For Canadian investment funds, Aberdeen US, Aberdeen AU and Aberdeen Singapore will assist in preparing annual proxy voting records for the period ending June 30 of each year and will post an annual proxy voting record on each Canadian investment fund’s website no later than August 31 of each year. Upon receipt of a client or securityholder’s request, Aberdeen US, Aberdeen AU or Aberdeen Singapore will make available a copy of these Policies and Procedures and the Canadian investment fund’s proxy voting record, without charge, to any client or securityholder upon a request made by the client or securityholder after August 31.
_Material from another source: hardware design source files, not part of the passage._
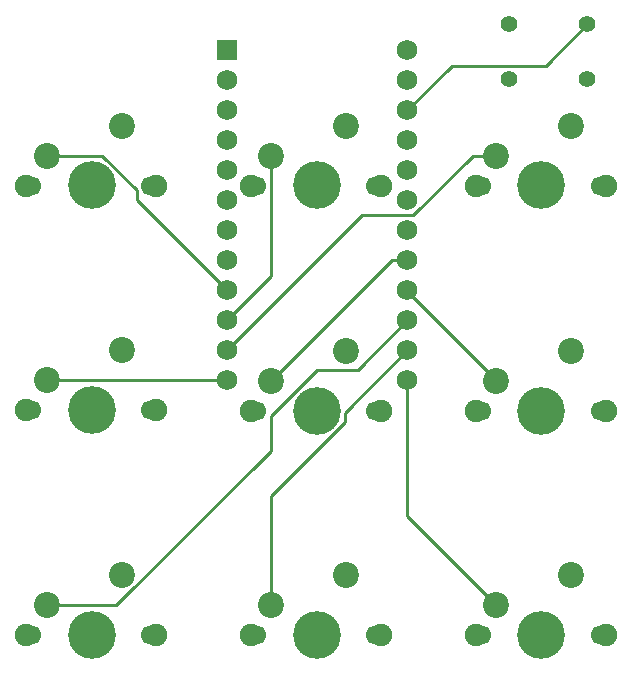
<source format=gbr>
%TF.GenerationSoftware,Altium Limited,Altium Designer,20.1.12 (249)*%
G04 Layer_Physical_Order=2*
G04 Layer_Color=16711680*
%FSLAX26Y26*%
%MOIN*%
%TF.SameCoordinates,F1925889-B8ED-483B-8674-5474D18B1AF1*%
%TF.FilePolarity,Positive*%
%TF.FileFunction,Copper,L2,Bot,Signal*%
%TF.Part,Single*%
G01*
G75*
%TA.AperFunction,ComponentPad*%
%ADD10C,0.069016*%
%ADD11R,0.069016X0.069016*%
%ADD12C,0.159449*%
%ADD13C,0.086614*%
%ADD14C,0.074803*%
%ADD15C,0.066929*%
%ADD16C,0.055118*%
%TA.AperFunction,Conductor*%
%ADD17C,0.010000*%
D10*
X848854Y1624174D02*
D03*
Y2224174D02*
D03*
Y2024174D02*
D03*
Y1824174D02*
D03*
Y1924174D02*
D03*
Y1424174D02*
D03*
Y1524174D02*
D03*
Y1224174D02*
D03*
Y2124174D02*
D03*
Y1724174D02*
D03*
Y1324174D02*
D03*
X1448854Y1624174D02*
D03*
Y2324174D02*
D03*
Y2024174D02*
D03*
Y2224174D02*
D03*
Y1824174D02*
D03*
Y1924174D02*
D03*
Y1424174D02*
D03*
Y1524174D02*
D03*
Y1224174D02*
D03*
Y1724174D02*
D03*
Y1324174D02*
D03*
Y2124174D02*
D03*
D11*
X848854Y2324174D02*
D03*
D12*
X397047Y375000D02*
D03*
Y1124213D02*
D03*
X1146496Y1123189D02*
D03*
X1895709D02*
D03*
X1146260Y375000D02*
D03*
X1895472D02*
D03*
X397047Y1873425D02*
D03*
X1146260D02*
D03*
X1895472D02*
D03*
D13*
X246457Y474409D02*
D03*
X496457Y574409D02*
D03*
X246457Y1223622D02*
D03*
X496457Y1323622D02*
D03*
X995905Y1222598D02*
D03*
X1245906Y1322598D02*
D03*
X1745118Y1222598D02*
D03*
X1995118Y1322598D02*
D03*
X995669Y474409D02*
D03*
X1245669Y574409D02*
D03*
X1744882Y474409D02*
D03*
X1994882Y574409D02*
D03*
X246457Y1972835D02*
D03*
X496457Y2072835D02*
D03*
X995669Y1972835D02*
D03*
X1245669Y2072835D02*
D03*
X1744882Y1972835D02*
D03*
X1994882Y2072835D02*
D03*
D14*
X178543Y374409D02*
D03*
X612008D02*
D03*
X178543Y1123622D02*
D03*
X612008D02*
D03*
X927992Y1122598D02*
D03*
X1361457D02*
D03*
X1677205D02*
D03*
X2110669D02*
D03*
X927756Y374409D02*
D03*
X1361220D02*
D03*
X1676968D02*
D03*
X2110433D02*
D03*
X178543Y1872835D02*
D03*
X612008D02*
D03*
X927756D02*
D03*
X1361220D02*
D03*
X1676968D02*
D03*
X2110433D02*
D03*
D15*
X195472Y374409D02*
D03*
X595472D02*
D03*
X195472Y1123622D02*
D03*
X595472D02*
D03*
X944921Y1122598D02*
D03*
X1344921D02*
D03*
X1694134D02*
D03*
X2094134D02*
D03*
X944685Y374409D02*
D03*
X1344685D02*
D03*
X1693898D02*
D03*
X2093898D02*
D03*
X195472Y1872835D02*
D03*
X595472D02*
D03*
X944685D02*
D03*
X1344685D02*
D03*
X1693898D02*
D03*
X2093898D02*
D03*
D16*
X1788740Y2229291D02*
D03*
Y2410394D02*
D03*
X2048583Y2229291D02*
D03*
Y2410394D02*
D03*
D17*
X1448854Y2124174D02*
X1596531Y2271850D01*
X1910039D01*
X2048583Y2410394D01*
X1283141Y1258460D02*
X1448854Y1424174D01*
X1147807Y1258460D02*
X1283141D01*
X993386Y1104039D02*
X1147807Y1258460D01*
X993386Y988880D02*
Y1104039D01*
X478915Y474409D02*
X993386Y988880D01*
X246457Y474409D02*
X478915D01*
X1241220Y1116540D02*
X1448854Y1324174D01*
X1241220Y1083953D02*
Y1116540D01*
X995669Y838402D02*
X1241220Y1083953D01*
X995669Y474409D02*
Y838402D01*
X1448854Y770437D02*
X1744882Y474409D01*
X1448854Y770437D02*
Y1224174D01*
Y1521518D02*
Y1524174D01*
Y1521518D02*
X1745118Y1225254D01*
Y1222598D02*
Y1225254D01*
X1397481Y1624174D02*
X1448854D01*
X995905Y1222598D02*
X1397481Y1624174D01*
X1298362Y1773682D02*
X1468377D01*
X1667530Y1972835D01*
X1744882D01*
X848854Y1324174D02*
X1298362Y1773682D01*
X848854Y1424174D02*
X995669Y1570989D01*
Y1972835D01*
X848578Y1223898D02*
X848854Y1224174D01*
X246732Y1223898D02*
X848578D01*
X246457Y1223622D02*
X246732Y1223898D01*
X246457Y1972835D02*
X431598D01*
X547008Y1857425D01*
Y1826020D02*
Y1857425D01*
Y1826020D02*
X848854Y1524174D01*
%TF.MD5,ebf8b5cd08d5f81fd6d994109fe37289*%
M02*

</source>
D. Review of Policies and Procedures. These Policies and Procedures will be subject to review on a periodic basis as deemed appropriate by the Aberdeen Advisers. Any questions regarding the Policies and Procedures should be directed to the Compliance Department of the respective Aberdeen Adviser. Each Compliance Department maintains information regarding the PA and the PC for the respective Aberdeen Adviser.